This post is a follow up to Crunching Numbers in APL available for kindle at Amazon.
Undaunted by my last foray into online analytical processing (OLAP), I sat down to code what I thought was OLAP. Workspace more_olap is here.
Should you load this workspace, you will find the following variables:
irdb The balance sheets for International Bank for Reconstruction and Development for the years 2010 and 2011. cats, subs, yrs Tables of categories compiled from irdb facts An OLAP cube of facts compiled from irdb. This cube has two dimensions, subcategories and years. Each cell of the cube contains the facts in irdb for that combination of subcategory and year.A fact in this exercise is the line item and amount columns from irdb.
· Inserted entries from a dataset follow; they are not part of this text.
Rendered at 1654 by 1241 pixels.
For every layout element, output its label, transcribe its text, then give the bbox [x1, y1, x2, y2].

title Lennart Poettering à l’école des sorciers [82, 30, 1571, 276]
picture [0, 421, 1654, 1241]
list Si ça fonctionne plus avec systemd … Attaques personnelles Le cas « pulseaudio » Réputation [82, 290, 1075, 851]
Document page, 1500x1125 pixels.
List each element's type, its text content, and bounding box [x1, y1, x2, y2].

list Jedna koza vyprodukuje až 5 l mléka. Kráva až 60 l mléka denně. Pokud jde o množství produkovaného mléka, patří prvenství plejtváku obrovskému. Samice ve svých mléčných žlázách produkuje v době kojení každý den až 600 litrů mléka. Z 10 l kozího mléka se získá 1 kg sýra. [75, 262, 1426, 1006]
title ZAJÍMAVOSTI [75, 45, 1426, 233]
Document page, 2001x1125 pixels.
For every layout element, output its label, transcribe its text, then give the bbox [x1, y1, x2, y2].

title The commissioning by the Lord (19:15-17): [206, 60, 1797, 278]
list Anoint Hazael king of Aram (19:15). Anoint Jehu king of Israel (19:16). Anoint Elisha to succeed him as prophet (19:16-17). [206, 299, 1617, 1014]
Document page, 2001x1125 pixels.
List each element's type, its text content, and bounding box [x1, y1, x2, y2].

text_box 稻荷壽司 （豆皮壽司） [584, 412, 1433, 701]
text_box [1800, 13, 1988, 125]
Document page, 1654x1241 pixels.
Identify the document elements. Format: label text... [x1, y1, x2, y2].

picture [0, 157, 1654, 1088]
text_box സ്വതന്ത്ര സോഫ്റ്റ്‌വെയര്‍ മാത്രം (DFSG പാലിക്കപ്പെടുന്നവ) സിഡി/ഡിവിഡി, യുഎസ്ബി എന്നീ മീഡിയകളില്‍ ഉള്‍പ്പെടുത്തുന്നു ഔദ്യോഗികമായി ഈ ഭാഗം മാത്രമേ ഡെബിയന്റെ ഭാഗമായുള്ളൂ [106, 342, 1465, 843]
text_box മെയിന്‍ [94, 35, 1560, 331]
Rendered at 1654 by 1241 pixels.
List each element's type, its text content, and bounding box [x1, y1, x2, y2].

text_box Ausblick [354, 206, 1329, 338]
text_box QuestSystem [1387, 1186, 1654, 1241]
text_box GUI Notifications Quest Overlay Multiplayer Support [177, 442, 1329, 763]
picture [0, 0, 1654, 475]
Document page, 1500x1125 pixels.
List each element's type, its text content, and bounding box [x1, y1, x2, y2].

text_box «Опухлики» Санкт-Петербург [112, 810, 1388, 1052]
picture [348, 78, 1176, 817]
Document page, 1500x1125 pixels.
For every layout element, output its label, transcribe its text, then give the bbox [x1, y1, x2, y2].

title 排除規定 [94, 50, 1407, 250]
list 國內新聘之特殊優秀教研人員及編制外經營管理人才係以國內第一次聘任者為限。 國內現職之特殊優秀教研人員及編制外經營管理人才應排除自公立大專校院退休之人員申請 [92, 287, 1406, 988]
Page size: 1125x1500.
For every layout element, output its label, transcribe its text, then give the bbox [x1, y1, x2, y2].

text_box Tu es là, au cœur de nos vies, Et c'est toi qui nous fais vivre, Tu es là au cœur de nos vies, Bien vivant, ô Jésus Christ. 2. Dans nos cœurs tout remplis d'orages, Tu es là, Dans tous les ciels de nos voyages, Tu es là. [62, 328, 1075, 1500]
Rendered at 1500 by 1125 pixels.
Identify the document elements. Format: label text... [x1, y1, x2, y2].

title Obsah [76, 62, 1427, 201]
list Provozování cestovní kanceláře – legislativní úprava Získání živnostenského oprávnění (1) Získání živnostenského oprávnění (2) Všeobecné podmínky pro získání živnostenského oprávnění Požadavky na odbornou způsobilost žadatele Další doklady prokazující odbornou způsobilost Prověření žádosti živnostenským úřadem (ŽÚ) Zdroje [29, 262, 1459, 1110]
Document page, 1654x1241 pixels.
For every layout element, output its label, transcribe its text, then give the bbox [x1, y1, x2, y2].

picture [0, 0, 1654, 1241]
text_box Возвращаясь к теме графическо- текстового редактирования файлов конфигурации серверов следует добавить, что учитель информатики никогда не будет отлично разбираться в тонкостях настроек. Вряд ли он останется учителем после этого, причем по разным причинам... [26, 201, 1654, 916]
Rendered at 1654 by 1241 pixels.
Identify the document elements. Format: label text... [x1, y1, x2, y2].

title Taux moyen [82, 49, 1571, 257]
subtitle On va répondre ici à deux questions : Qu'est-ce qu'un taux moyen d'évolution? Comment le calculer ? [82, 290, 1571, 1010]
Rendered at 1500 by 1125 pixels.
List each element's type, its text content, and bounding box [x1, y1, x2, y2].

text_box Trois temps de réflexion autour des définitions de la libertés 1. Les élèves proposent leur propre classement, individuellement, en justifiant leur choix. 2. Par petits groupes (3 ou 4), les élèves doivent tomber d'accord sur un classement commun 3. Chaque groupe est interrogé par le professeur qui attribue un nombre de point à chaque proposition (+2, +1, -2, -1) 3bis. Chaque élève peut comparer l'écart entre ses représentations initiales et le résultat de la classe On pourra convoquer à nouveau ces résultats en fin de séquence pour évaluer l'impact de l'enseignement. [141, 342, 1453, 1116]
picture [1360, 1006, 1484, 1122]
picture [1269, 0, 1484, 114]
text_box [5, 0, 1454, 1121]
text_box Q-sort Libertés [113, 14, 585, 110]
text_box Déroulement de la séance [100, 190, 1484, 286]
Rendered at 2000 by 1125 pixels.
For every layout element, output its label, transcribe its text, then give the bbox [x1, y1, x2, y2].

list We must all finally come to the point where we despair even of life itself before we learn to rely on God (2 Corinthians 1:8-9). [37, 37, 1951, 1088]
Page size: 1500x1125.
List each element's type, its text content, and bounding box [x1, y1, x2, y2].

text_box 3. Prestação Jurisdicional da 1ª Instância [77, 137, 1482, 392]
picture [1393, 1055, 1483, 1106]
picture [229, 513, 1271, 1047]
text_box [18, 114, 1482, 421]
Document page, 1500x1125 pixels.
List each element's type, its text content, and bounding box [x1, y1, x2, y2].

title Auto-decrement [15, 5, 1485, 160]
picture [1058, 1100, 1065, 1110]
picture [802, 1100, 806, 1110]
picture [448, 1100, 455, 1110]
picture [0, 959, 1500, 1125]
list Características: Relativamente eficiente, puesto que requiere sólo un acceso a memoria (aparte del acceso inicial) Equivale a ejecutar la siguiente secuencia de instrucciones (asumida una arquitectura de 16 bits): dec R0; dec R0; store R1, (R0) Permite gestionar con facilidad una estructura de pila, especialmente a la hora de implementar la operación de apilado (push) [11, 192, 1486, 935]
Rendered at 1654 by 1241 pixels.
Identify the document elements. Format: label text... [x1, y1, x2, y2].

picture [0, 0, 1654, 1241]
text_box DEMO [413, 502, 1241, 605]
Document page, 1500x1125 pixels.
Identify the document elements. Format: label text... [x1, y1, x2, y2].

utl∆numberedArray ⊃ irdb[1;]
[001] Category code
[002] Category
[003] Subcategory code
[004] Subcategory
[005] Line item
[006] Fiscal year
[007] Amount (millions of dollars)
The function olap∆buildFacts loads the irdb data and produces all of these variables. You should also consider olap∆buildVars, which will produce variables to use as indices of facts.
olap∆buildVars cats subs yrs
)vars cat_
cat_a cat_e cat_l
)vars sub_
sub_b sub_cs sub_da sub_dfb sub_dl sub_i sub_lo sub_nn
sub_o sub_oa sub_oe sub_ol sub_orcv sub_rcv sub_re sub_s
sub_sol
)vars yr_
yr_2009 yr_2010
We now have some variables to use as indices of our fact cube and can look at our cube:
olap∆combineFacts facts[cat_e;yr_2010]
Paid-in capital 11492
Retained earnings 28793
Accumulated other comprehensive loss ¯3043
⍝ Or
+/(olap∆combineFacts facts[cat_e;yr_2010])[;2]
37242
I still haven’t concluded that it’s easier than this:
SELECT Line_item, Amount from irdb where Category_code = 'e' and Fiscal_year = 2010;
But I’m biased. While I’ve been writing APL code longer, I’ve spent more time writing SQL.
This is a simple exercise with simple data. It demonstrates what a data cube might look like and how to simplify slicing and dicing the data. There is no generalized code in this workspace, and therefore I must write a whole new workspace when I want to analyze a new data set.
I’m reminded of the weeks I spent designing a gross margin reporting system for a manufacturer. This company had several product lines and three departments. It had detailed time reports from the factory floor, so that I knew how much labor cost was incurred by product line and by department. It had a perpetual inventory system, so that I knew what material had been drawn from raw material inventory and production counts for each department. This allowed me to construct a model of the manufacturing process and estimates of costs incurred through each step in that process.
I’d like to get my hands on that long-lost data and see if a data cube would simplify anything.